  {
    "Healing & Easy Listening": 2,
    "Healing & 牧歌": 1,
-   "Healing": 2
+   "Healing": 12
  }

+-------+

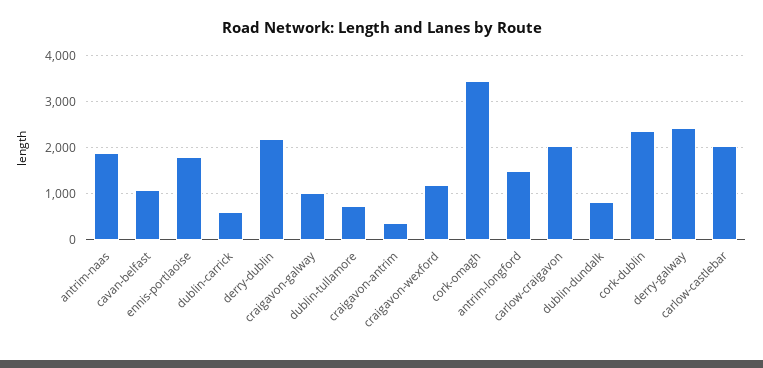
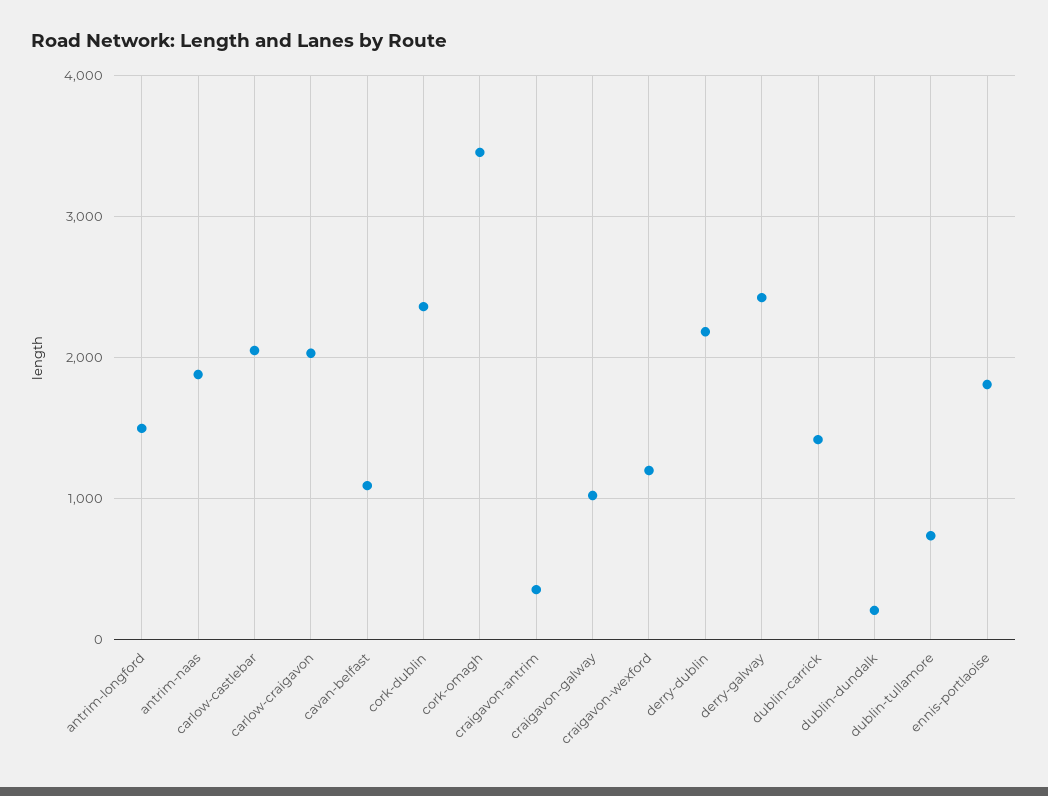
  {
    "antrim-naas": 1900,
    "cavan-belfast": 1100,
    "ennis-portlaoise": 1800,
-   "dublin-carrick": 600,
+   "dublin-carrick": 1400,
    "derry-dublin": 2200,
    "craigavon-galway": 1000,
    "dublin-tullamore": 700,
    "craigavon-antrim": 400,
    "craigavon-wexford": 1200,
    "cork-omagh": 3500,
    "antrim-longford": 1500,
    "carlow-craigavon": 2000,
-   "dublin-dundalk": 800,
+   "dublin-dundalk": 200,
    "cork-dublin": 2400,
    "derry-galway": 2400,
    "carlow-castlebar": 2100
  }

+-------+

Exercise goal —
Which lines above hold the word "derry"? Copy each of them.

Result of the exercise —
    "derry-dublin": 2200,
    "derry-galway": 2400,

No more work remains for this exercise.